On doit impérativement sortir de cette dynamique d’État défaillant qui réduit la population haïtienne à une existence indigne. Mais alors, par où commencer ?
Cette interrogation revient sans cesse lorsqu’on dresse un constat lucide de la réalité haïtienne. Sortir de l’impasse d’un État défaillant requiert l’adoption de solutions nouvelles, loin des méthodes conventionnelles du « state-building ». Cela commence par rompre avec la mainmise de ces responsables en échec qui confisquent le pouvoir politique au détriment du bien commun.

Pour sortir de cette impasse, il est essentiel que les personnes en position de gouvernance soient capables de saisir l’influence des parcours historiques propres à Haïti—des choix de libération nationale opérés par les ancêtres, aux dynamiques sociales complexes apparues depuis le 17 octobre 1806, en passant par le contexte particulier de la naissance et du développement du pays au sein d’un environnement international souvent hostile. Il s’agit donc avant tout de rejeter les solutions standardisées imposées de l’extérieur, façonnées selon des modèles étrangers, pour privilégier une démarche enracinée dans la réalité et les aspirations haïtiennes.

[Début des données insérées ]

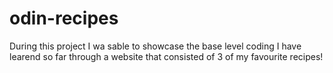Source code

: # odin-recipes
During this project I wa sable to showcase the base level coding I have learend so far through a website that consisted of 3 of my favourite recipes!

Pour sortir durablement de l’impasse, il est indispensable d’élaborer un cadre pensé par les composantes socio-politiques encore solides et saines du pays, afin de forger un socle d’unité doté de véritables moyens idéologiques et techniques de résistance. Ce nouveau système doit accorder la priorité au rétablissement des fonctions régaliennes essentielles : assurer la sécurité, garantir la justice, offrir une éducation de qualité et veiller à la santé publique. Seul un accès équitable à ces services fondamentaux permettra de restaurer une relation de confiance sincère entre l’État et la population.
Le parti « Camp National » propose une démarche parfaitement adaptée à la situation actuelle d’Haïti. Cette approche repose sur l’utilisation de la structure organisationnelle du parti, partant des « Lakou » jusqu’aux coordinations départementales, afin de collecter des données d’évaluation qui serviront à élaborer le programme national. En effet, il est essentiel que les solutions concrètes émergent du terrain, avec la population placée au centre, en collaboration avec les acteurs locaux, les associations, les communautés religieuses et les notables. L’engagement de l’ensemble de la population demeure fondamental pour la réussite de tout projet politique, social ou économique.

Pour consolider durablement ce nouveau cadre institutionnel et participatif, il est essentiel de sortir la population de l’impasse économique où elle se trouve. Cela exige une rupture réelle avec les anciennes méthodes, en privilégiant une économie inclusive et dynamique, centrée sur la création d’emplois accessibles à la jeunesse. Cette démarche vise à offrir aux jeunes des perspectives concrètes afin qu’ils ne voient plus l’intégration aux groupes armés comme unique solution pour leur avenir.
Pour se libérer véritablement de l’emprise de ceux qui ont échoué, il devient impératif de s’affranchir du modèle occidental traditionnel de l’État défaillant, un cadre normatif façonné par les puissances économiques et souvent déconnecté des réalités locales. Il s’agit, cette fois, d’ancrer les solutions dans les spécificités propres à chaque société. Cela exige de renforcer les coopérations régionales au sein de la Caraïbe et l’Amerique Latine, tant sur les plans sécuritaire, économique que migratoire. Ainsi, Haïti pourra combler le vide laissé par la rupture avec ses anciens tuteurs, qui l’ont encadrée pendant plus de deux siècles d’échecs.